Using a House's Concrete Foundation To Cool a PC
Agg writes "Well the slab gets poured on Wednesday so I thought I would sink 6 meters of copper pipe in the slab so that I can run my water loop through it when the house is finished. I hope to have water year round at about 16deg [about 61F]. No need for radiators or fans with chilled water coming straight out of the slab!"
The steel rebar and the copper pipe being in close proximity will make them act as electrodes on a battery. This will cause the steel anode to slowly be destroyed by the chemical reaction.
Is it a practical concern in your case? I doubt it, but if they haven't poured yet, it wouldn't hurt to wrap the copper pipe in some PVC tape. This will reduce the thermal coefficient though. Maybe just do it where it passes within a couple inches of the rebar.
Why? It's very similar to what they do when laying radiant heat into the floor (which is very nice btw, over ducted heat, helps with breathing problems).
Also, like a previous comment suggesting, maybe you should look into radiant heat tubing over copper.
I care;
a.) how much copper, btw doesn't concrete corrode copper which is the reason why it isn't placed in the slab anyways.
b.) for each layer of piping you put down you need an additional 3 inches of slab. proper embedment really requires 3" of coverage else the concrete will crack.
c.)concrete curing is an exothermic reaction and it takes your typical slab at least a year to completely cure.
Here is the best part, I'm assuming your in a cold climate with a reasonable frost line (otherwise this would be a stupid idea). If the water in teh pipes stop circulating and freeze it will crack the pipe and the concrete and cause I nice leak. again weakening the concrete overall stress.
I'm IAAAA ( I am an actual architect) so heed the warning. Or do it properly.
I rented a house in Kentucky that had this problem. The house was built with copper pipes embedded in the foundation for water, but to save money apparently the builder had just put bare copper pipe instead of putting it in plastic conduit. About 5 years after the house was built, the pipes started failing (in my case, it was a pipe that led to an outside faucet I never used, and I only discovered it when my water bill went from its normal $20 to about $280 one month).

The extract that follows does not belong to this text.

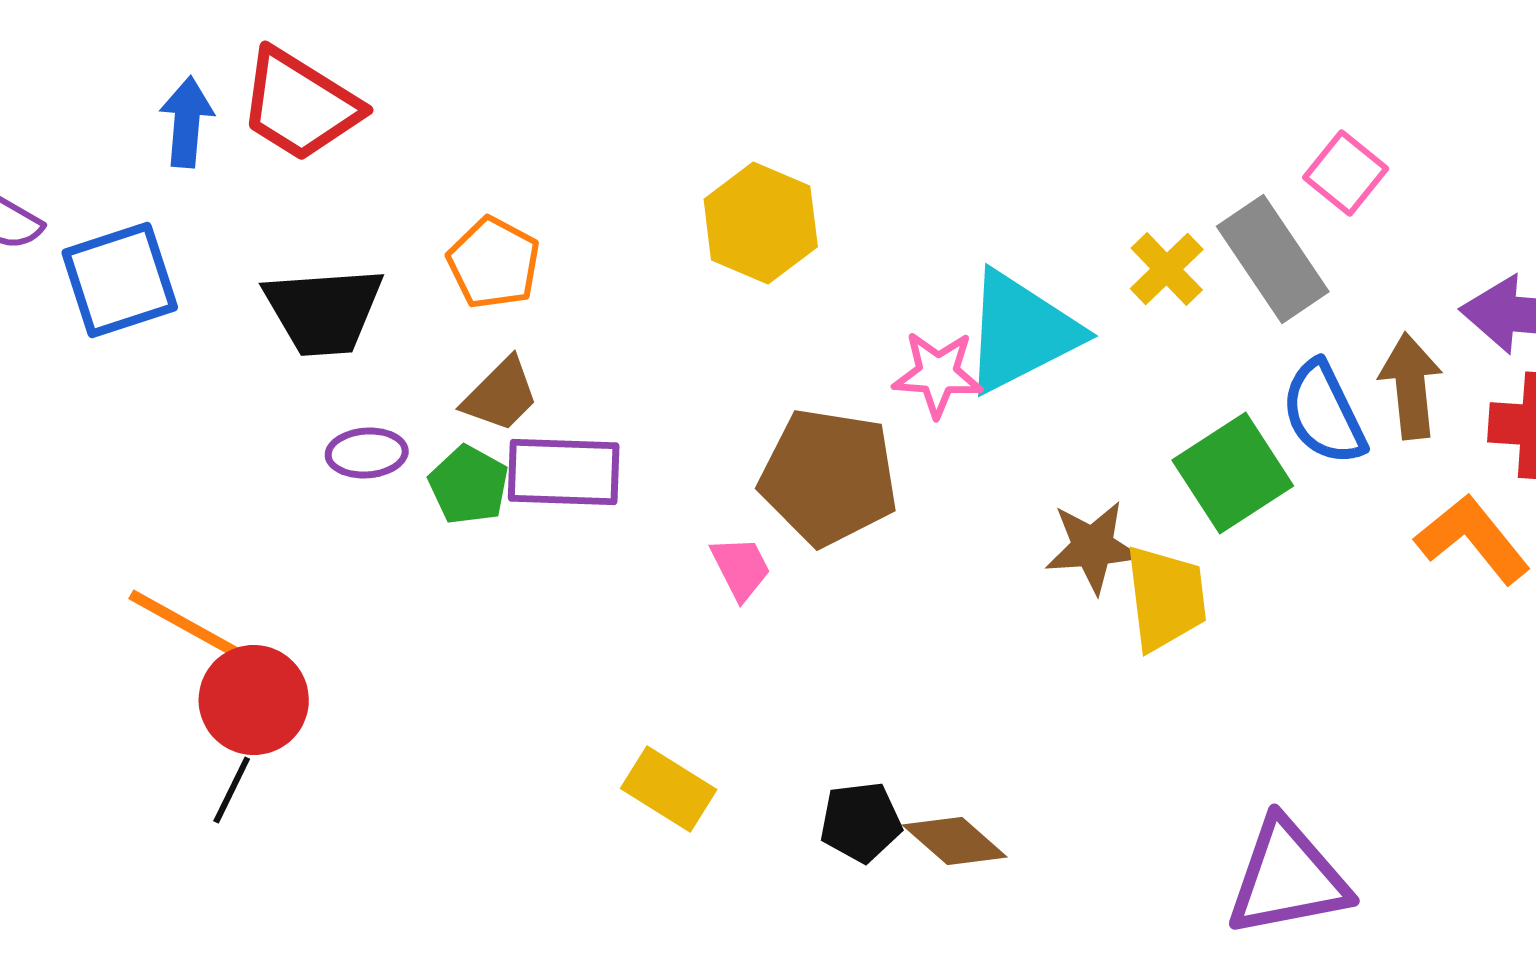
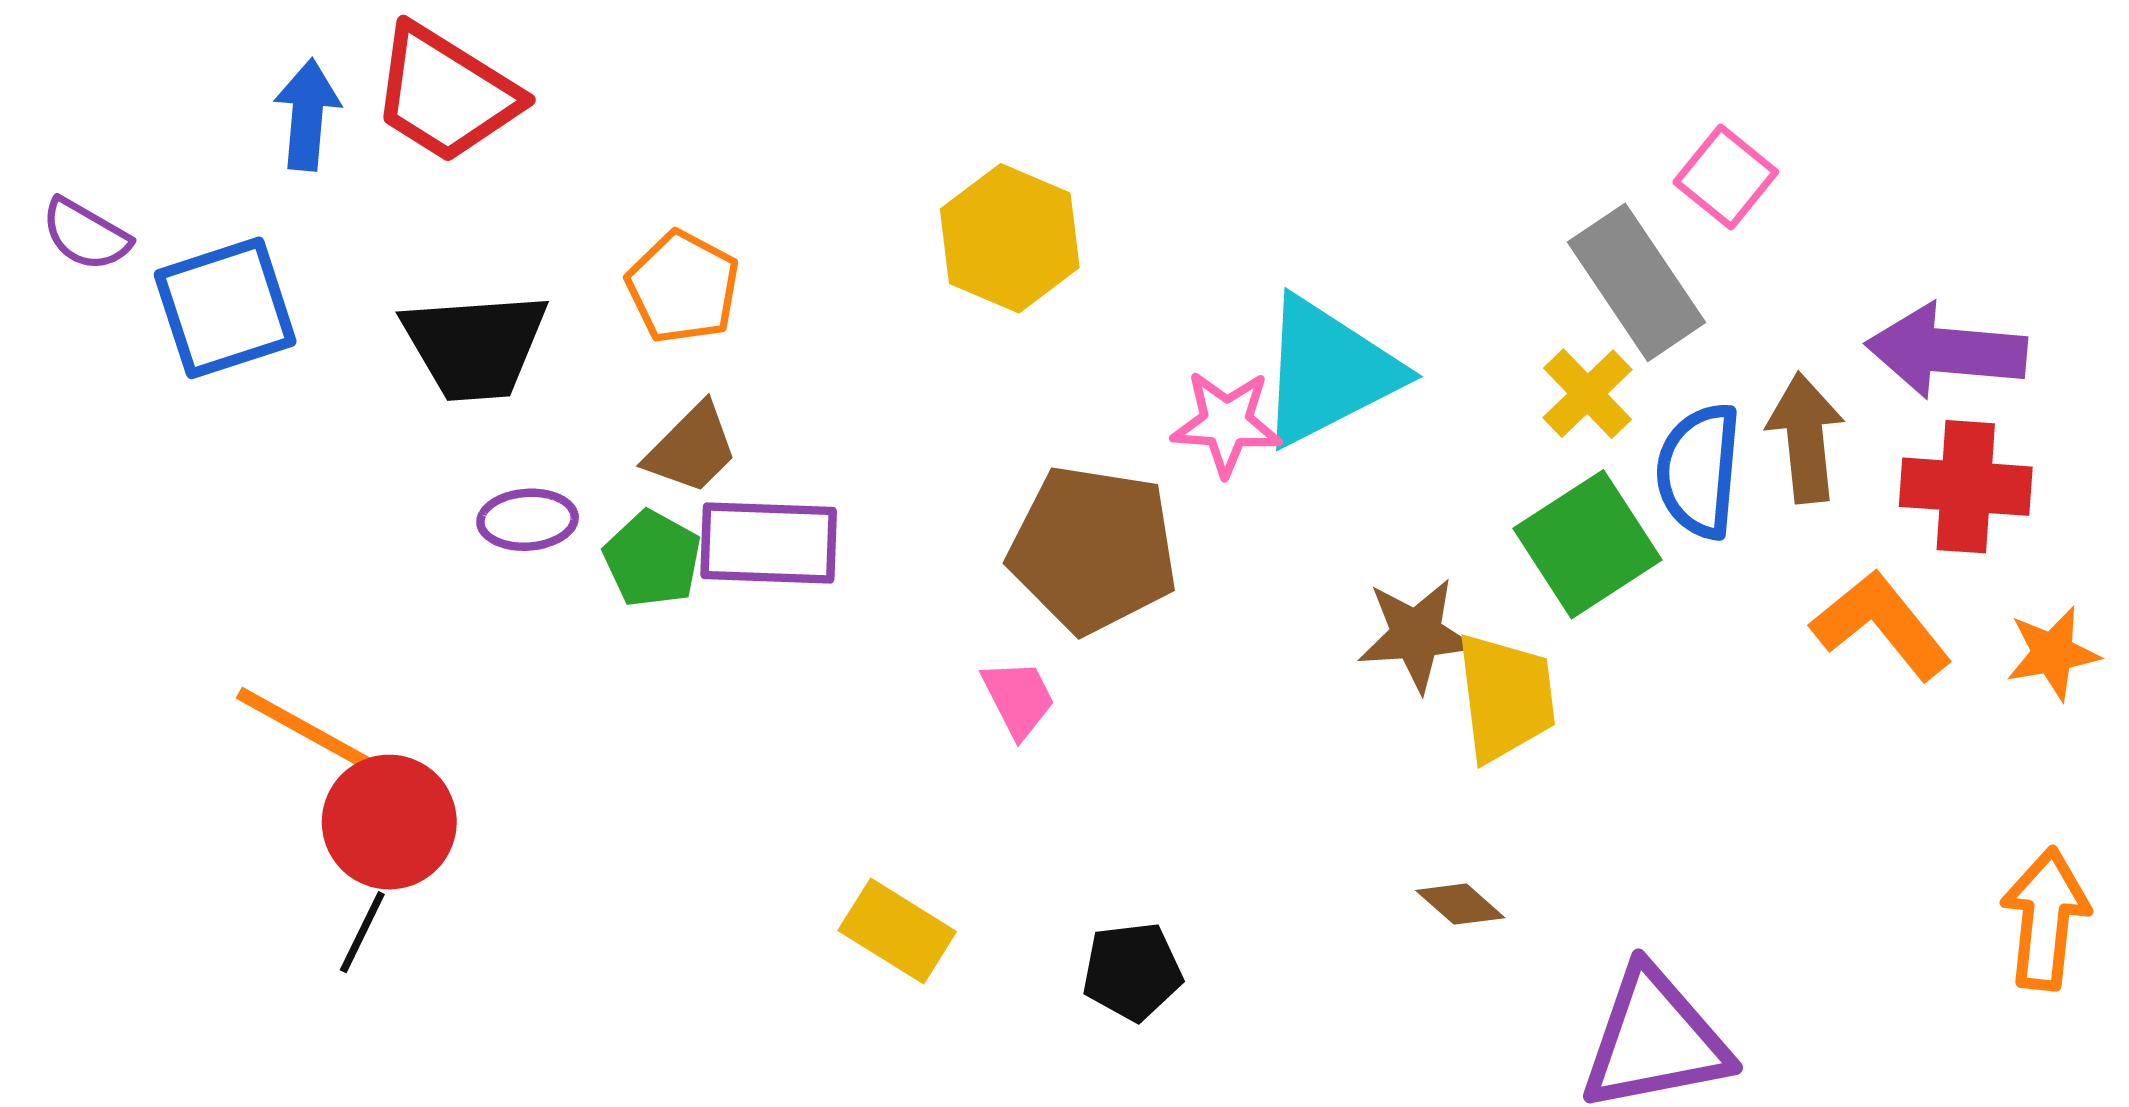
yellow cross: (1167, 269) -> (1588, 394), moved
blue semicircle: (1324, 413) -> (1699, 471), turned 31
pink trapezoid: (741, 568) -> (1018, 698), moved
brown diamond: (955, 841) -> (1460, 904), moved, size x0.7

Fortunately, the landlord in my case was the builder, so he sent a team out to reroute all the pipes up through the ceiling (which was a major mess, but the workers were really careful with my stuff and used sheet plastic generously to contain all the drywall dust, etc) and refunded my water bill for the month. He also replaced all the carpet in the house, since the workers pretty much ruined the carpeting running the new water pipes. So after a week or so of hassle, I had a freshly-painted house with brand new carpeting.
Apparently (as it was explained to me by the landlord) bare copper *can* sometimes work in concrete, but it depends on the acidity of the concrete, which probably depends on the stone and filler used. The landlord admitted he messed up and didn't measure the acidity of the concrete (and he had built and sold a lot of houses in my neighborhood, so he was looking forward to a LOT of repairs like this).
In any case, lining the copper with something is probably a good idea, even if it does reduce heat exchange. Or just use radiant heat pipe as the parent suggests.
After all, there's the heat generated by a computer (maybe 150 watts) to deal with, and 6 meters of pipe. With that much pipe, just the copper exposed to air would probably dissipate enough heat without needing forced air, so exchanging the heat through plastic into a concrete biomass should work just fine.
"This post contains words, known to the State of California to cause thought. Wash brain thoroughly after reading."
There is a data center in WA state that keeps half of its' property as vacant land for the sole purpose of using it as a giant heat exchanger. Looks like about an acre. They have piping about 16 inches underground throughout the field. I am told it works great.
I judt got a nre Kinesis keybiartf so please excusr ant egregiou typos.
That is why I wondered why some data corp hasn't bought up the old Titan 2 missile silos we have here in AR and turned them into datacenters. They are VERY deep in the ground, so you have natural cooling there, they are on the side of a mountain with lots of wind, more cooling, and if you put the racks into the silos themselves you could have fresh air blowing straight up and out through the silos. there are also lots of fiber lines running through that area, including dark fiber left by the telecos during the dotbomb. Not to mention with those big steel doors and hardened everything breaking into your data center would be pretty damned difficult, if not impossible. Oh and we have nuclear power here, so electricity is cheap compared to surrounding states.
It always seemed to me that with datacenters needing so much cooling these would be a natural fit. The military has done all the hard work, and from what I heard they sell them pretty cheap. One guy even bought one and turned it into an underground house for his family. Just always seemed to me to be the way to go.
ACs don't waste your time replying, your posts are never seen by me.